From the entries below, collect every line that contains the string "Carex". Uppercase and lowercase count as different letters.

--------

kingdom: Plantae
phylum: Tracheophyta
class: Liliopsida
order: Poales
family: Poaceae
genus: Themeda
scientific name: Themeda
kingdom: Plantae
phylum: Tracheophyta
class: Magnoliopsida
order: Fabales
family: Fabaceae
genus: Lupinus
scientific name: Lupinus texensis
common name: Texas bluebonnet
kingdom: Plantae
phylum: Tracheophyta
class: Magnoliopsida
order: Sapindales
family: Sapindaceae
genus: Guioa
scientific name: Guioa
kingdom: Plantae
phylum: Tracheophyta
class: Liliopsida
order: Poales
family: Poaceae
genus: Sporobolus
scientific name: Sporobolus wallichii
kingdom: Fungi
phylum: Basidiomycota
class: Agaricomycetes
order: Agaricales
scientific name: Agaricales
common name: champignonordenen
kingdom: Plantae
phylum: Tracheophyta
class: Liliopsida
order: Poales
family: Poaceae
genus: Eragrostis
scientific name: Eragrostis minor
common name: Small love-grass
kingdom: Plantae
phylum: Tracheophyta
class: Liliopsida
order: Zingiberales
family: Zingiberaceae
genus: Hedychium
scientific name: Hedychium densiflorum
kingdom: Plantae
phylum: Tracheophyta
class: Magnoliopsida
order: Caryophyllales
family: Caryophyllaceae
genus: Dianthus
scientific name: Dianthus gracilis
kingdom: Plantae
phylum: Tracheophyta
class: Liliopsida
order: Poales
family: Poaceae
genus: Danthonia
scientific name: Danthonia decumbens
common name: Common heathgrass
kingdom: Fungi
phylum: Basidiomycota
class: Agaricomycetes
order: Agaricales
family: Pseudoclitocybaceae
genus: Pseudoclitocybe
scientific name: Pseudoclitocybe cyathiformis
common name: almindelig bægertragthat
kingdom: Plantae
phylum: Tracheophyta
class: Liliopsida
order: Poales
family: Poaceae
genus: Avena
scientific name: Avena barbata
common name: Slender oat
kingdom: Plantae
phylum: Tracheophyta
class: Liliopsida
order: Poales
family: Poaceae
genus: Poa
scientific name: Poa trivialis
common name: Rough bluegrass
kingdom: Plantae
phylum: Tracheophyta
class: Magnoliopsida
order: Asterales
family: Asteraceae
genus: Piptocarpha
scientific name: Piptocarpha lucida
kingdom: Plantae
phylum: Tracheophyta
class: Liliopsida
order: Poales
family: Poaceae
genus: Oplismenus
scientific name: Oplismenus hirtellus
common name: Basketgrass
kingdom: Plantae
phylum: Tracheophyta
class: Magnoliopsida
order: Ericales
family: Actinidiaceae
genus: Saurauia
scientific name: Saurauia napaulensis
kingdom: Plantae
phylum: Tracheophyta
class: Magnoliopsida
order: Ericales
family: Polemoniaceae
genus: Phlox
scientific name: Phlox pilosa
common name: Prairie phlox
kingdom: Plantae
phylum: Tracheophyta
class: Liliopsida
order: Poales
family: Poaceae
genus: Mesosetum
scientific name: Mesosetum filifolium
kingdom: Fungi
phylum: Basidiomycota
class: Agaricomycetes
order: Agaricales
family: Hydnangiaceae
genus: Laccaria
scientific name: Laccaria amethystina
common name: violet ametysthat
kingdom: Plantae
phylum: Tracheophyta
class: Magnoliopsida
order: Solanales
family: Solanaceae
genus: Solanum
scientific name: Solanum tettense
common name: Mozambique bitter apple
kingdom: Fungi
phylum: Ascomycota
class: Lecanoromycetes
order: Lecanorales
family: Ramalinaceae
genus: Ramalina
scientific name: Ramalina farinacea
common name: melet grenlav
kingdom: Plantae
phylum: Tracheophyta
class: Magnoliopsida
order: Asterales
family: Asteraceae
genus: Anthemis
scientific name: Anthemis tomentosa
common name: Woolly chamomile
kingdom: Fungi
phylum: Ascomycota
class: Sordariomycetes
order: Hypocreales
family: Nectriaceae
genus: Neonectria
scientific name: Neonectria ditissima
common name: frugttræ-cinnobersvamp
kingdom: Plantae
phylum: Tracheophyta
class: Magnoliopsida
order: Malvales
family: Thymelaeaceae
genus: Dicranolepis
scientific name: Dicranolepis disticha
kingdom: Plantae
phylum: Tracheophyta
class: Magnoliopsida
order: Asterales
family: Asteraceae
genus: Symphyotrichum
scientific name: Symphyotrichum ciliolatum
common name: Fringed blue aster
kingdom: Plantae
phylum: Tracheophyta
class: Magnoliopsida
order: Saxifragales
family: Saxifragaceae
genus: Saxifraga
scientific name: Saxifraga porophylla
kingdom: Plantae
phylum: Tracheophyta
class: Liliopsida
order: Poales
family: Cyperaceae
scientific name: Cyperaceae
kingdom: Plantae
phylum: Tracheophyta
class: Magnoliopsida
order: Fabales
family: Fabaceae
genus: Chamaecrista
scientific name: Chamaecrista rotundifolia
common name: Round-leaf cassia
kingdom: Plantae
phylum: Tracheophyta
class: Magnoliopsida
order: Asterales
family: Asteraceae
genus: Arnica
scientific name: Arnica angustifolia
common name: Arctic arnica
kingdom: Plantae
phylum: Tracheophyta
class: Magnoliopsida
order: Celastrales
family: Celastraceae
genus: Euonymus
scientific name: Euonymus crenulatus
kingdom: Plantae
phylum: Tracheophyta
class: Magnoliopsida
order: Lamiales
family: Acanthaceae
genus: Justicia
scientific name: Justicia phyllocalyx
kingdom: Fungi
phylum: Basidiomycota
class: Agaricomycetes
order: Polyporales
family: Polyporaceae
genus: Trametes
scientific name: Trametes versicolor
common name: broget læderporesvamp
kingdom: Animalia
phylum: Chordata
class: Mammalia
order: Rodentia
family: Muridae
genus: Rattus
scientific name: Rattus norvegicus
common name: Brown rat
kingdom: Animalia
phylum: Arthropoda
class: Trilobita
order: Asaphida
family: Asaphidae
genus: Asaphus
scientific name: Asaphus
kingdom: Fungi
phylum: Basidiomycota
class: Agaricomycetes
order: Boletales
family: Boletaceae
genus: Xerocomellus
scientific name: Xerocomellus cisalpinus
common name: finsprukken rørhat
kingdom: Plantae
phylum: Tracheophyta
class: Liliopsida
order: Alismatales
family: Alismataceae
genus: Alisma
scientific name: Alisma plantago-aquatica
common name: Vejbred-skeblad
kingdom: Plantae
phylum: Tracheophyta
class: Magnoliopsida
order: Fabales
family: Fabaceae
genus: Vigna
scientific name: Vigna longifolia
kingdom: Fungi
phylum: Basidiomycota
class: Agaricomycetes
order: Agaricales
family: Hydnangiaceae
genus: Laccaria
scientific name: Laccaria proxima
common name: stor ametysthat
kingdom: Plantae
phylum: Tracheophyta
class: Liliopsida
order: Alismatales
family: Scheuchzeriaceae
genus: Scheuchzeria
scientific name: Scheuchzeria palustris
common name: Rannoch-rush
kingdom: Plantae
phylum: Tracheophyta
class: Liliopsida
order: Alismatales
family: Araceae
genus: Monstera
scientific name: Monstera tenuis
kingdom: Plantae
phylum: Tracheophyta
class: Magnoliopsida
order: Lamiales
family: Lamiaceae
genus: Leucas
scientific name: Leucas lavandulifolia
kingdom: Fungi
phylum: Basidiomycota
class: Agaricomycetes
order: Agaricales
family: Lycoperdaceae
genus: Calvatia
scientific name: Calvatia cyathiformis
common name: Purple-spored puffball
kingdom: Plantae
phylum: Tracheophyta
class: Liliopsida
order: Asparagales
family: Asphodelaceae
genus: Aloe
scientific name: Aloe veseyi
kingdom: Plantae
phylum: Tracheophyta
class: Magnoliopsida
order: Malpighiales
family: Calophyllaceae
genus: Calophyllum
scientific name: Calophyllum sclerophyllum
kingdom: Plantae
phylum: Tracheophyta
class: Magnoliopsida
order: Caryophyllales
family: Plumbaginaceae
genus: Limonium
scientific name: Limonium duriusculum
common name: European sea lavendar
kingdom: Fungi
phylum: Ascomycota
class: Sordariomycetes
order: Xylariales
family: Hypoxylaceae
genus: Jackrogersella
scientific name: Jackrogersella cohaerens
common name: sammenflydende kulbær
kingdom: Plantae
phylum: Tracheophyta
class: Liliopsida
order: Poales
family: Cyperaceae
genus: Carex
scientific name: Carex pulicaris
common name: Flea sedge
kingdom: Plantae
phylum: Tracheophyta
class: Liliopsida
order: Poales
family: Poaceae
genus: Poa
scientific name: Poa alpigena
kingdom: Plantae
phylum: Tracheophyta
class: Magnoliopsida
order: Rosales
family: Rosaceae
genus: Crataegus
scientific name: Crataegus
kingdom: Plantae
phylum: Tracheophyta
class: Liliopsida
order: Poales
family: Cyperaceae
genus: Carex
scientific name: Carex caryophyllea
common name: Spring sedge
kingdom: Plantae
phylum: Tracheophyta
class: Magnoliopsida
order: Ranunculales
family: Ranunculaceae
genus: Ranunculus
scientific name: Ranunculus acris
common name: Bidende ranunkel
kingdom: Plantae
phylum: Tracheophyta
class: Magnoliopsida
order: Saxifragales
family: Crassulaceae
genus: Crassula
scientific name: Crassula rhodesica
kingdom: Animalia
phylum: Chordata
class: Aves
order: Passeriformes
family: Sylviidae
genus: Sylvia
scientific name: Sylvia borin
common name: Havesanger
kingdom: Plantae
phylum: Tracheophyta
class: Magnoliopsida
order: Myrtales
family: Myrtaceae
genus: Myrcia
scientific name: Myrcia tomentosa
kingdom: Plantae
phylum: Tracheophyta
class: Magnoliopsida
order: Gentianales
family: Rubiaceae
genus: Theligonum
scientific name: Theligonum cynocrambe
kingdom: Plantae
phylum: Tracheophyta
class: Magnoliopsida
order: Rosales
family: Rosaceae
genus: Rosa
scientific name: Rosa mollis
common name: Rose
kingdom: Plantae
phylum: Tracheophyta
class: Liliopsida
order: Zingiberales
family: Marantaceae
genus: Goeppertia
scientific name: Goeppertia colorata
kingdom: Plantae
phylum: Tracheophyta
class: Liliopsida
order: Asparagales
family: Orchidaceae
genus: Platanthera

--------

FINAL RESULT.
genus: Carex
scientific name: Carex pulicaris
genus: Carex
scientific name: Carex caryophyllea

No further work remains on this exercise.